*Source document*.
┌────────

Have you considered saving for retirement yet? If you’re in your 20s and earning more than most people your age, consider setting aside for your retirement as soon as you can.
The “ideal” net worth for retirement depends on factors like annual income, age, and how much you’re saving right now. You can earn a lot when you turn 60, but due to inflation, you may still not have enough for the lifestyle that you want.
Your retirement fund ensures that you can live comfortably by the time you decide to lessen your working hours or reach a certain age. NZ doesn’t have a definite age for retirement, but Kiwisaver and most superannuation plans begin to pay out members when they reach 65 years old.
Not everybody is born on a silver platter. Some have to work extra to pay their bills and other expenses like school fees, loans and etc., lessening their chances to save up for retirement.
It all boils down to what you want to happen in the next 30 years. You can have a family and still save enough for the future. It can be a lot, but it's totally worth it. You can start by learning about the importance of compounding interest, and providing proper allocations. Get the right people to guide you, and have the self-discipline when it comes to spending your money.
Your net worth will determine two things: where you stand right now and how you can achieve your goals in the coming years.
Assessing your current financial situation every year or two can also help you make decisions. You can ask for a raise or promotion, start investing in properties, or maybe venture into a business. And in some instances, you can question yourself, “Am I receiving enough?” “What else can I do to improve my finances?” “How much should I be getting for this job?” and so on.
Net worth by age varies, most especially today. Young professionals are having a difficult time reaching their goals primarily because of the huge wealth gap that deprives average income earners of acquiring the same amount of money in their lifetime.
It was reported that around 38,000 Kiwis or 1% of the population have $141 billion in trusts. This means that they pay less tax than the rest of NZ.

└────────

*Your task*.
Continue the article on retirement savings and net worth from where it stops.

[Collected data]
┌────────

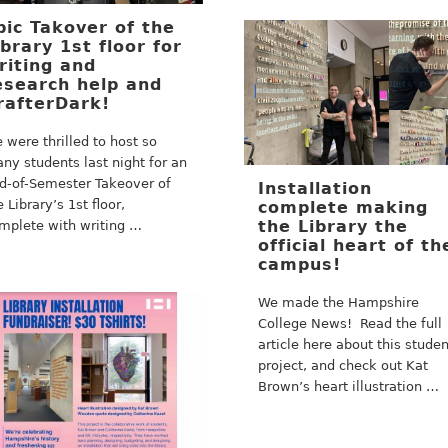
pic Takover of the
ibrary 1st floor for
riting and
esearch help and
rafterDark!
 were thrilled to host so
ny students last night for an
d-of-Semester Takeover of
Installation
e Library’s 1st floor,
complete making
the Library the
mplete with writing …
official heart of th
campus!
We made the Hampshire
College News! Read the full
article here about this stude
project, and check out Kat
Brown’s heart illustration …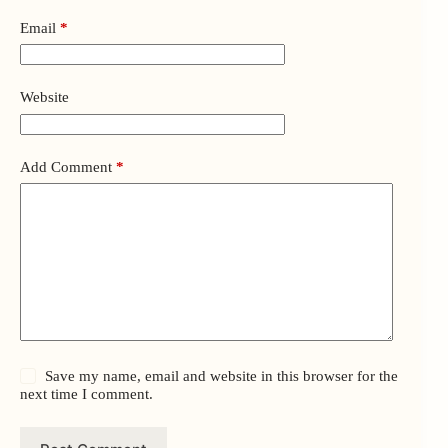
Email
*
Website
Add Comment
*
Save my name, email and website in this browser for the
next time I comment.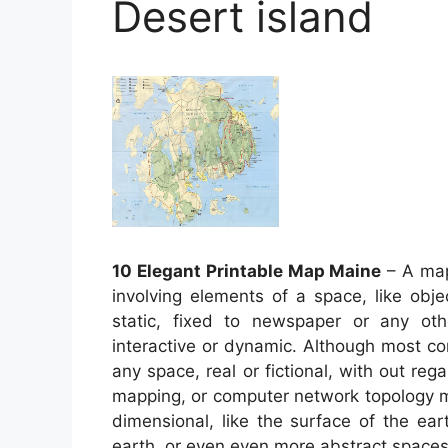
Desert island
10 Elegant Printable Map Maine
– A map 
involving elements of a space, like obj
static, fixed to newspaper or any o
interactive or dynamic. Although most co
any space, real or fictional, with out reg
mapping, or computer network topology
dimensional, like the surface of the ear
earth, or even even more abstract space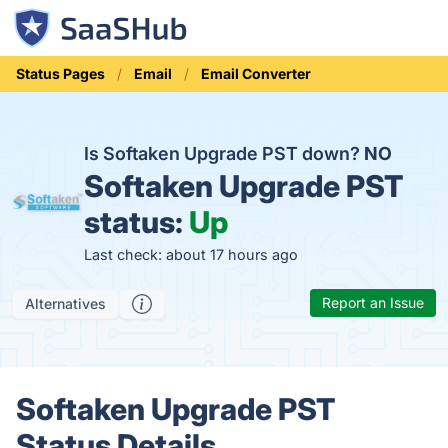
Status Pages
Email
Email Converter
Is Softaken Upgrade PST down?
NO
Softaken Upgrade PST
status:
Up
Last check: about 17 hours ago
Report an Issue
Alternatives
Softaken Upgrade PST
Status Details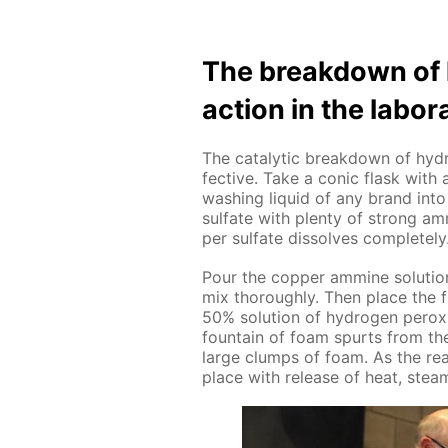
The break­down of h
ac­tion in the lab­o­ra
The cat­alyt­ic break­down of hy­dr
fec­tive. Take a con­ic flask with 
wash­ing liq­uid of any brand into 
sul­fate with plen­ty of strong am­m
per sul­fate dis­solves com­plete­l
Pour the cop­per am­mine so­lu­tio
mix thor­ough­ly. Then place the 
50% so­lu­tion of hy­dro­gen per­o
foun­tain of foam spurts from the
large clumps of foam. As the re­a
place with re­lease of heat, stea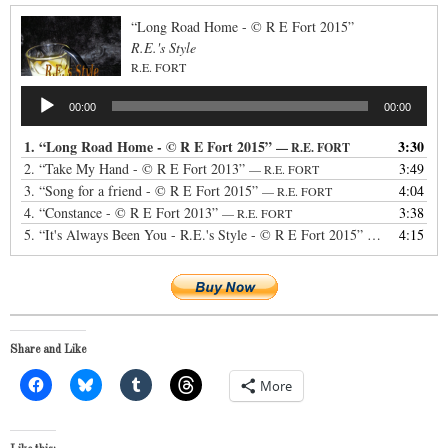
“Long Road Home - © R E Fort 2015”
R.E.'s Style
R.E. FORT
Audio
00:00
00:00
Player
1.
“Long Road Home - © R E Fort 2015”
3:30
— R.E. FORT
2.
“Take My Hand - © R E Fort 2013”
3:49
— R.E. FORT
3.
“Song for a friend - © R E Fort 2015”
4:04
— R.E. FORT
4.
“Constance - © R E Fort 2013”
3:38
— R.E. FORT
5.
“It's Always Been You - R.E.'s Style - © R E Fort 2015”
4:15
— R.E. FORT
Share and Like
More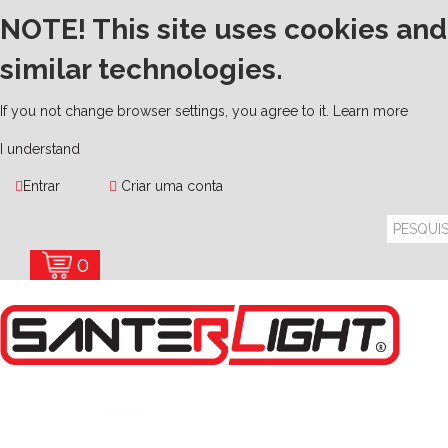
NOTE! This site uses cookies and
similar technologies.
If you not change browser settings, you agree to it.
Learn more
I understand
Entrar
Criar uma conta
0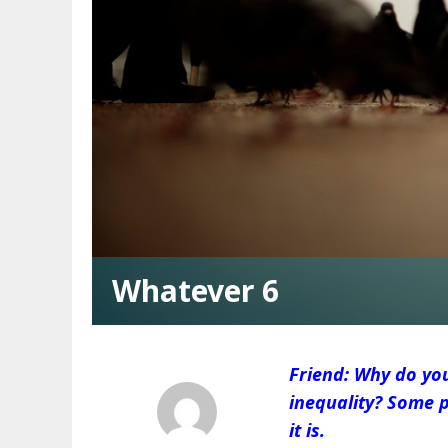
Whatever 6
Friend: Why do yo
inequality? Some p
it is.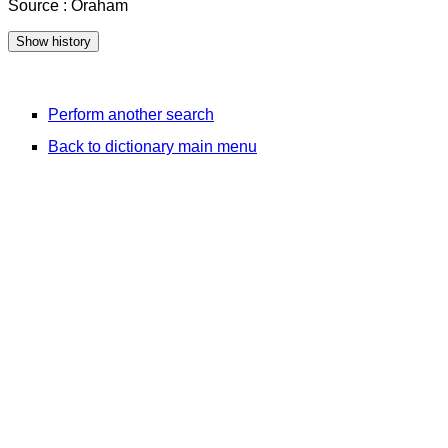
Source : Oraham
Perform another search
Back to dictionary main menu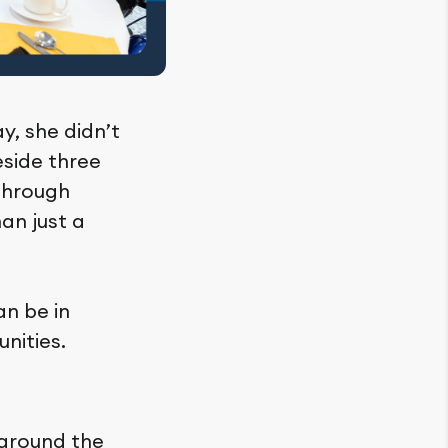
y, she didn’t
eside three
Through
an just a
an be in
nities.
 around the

└────────

*Answer space*.
You may not be as “rich” as these individuals now but there’s still an opportunity for you to attain your financial goals.
To give you a glimpse of how much you can earn or should be earning yearly (or until retirement), here’s some data from Stat NZ on the household net worth and income of Kiwis last 2018.
Income can also differ by gender wherein male workers or employees receive better salaries than women.
In addition, the table shows that people earn an average weekly income of $1260 by the time they reach ages 45 to 49.
|Income Source||Annual Income|
|Wage and Salary||$90,806|
|Other Government benefits||$14,651|
|Other Regular Sources||$15,260|
The average annual household income likewise varies depending on location. Those working in Auckland and Wellington get higher wages and salaries (around $117,000 and $116,000, respectively) than those in regions like Northland, Gisborne, Hawkes Bay, Manawatu, and Southland.
Many Kiwis earn between $40,000 to $80,000 so it’s safe to say that a $100,000 yearly can be considered “well-off” despite having an existing mortgage and family to support.
Being wealthy in this day and age can seem so far-fetched but it’s possible to earn higher than what you expect when you know how to manage your finances.
Kiwisaver is an investment plan designed to prepare you for your retirement years. You can also use contributions to pay off debt, buy your first home, and even use it for hospital bills and medication. Whether you’re contributing voluntarily or through your employer, your retirement funds will grow by the time you retire, say, at 65 years old.
Investing in real estate in New Zealand is another way to earn a passive income. You can find cheap houses online that you can turn into rental properties and can bring you a yield of 5% or over depending on where the property is located. Whatever amount that you earn from there can be used for your retirement savings, not to mention the tax deductions you’re entitled to annually.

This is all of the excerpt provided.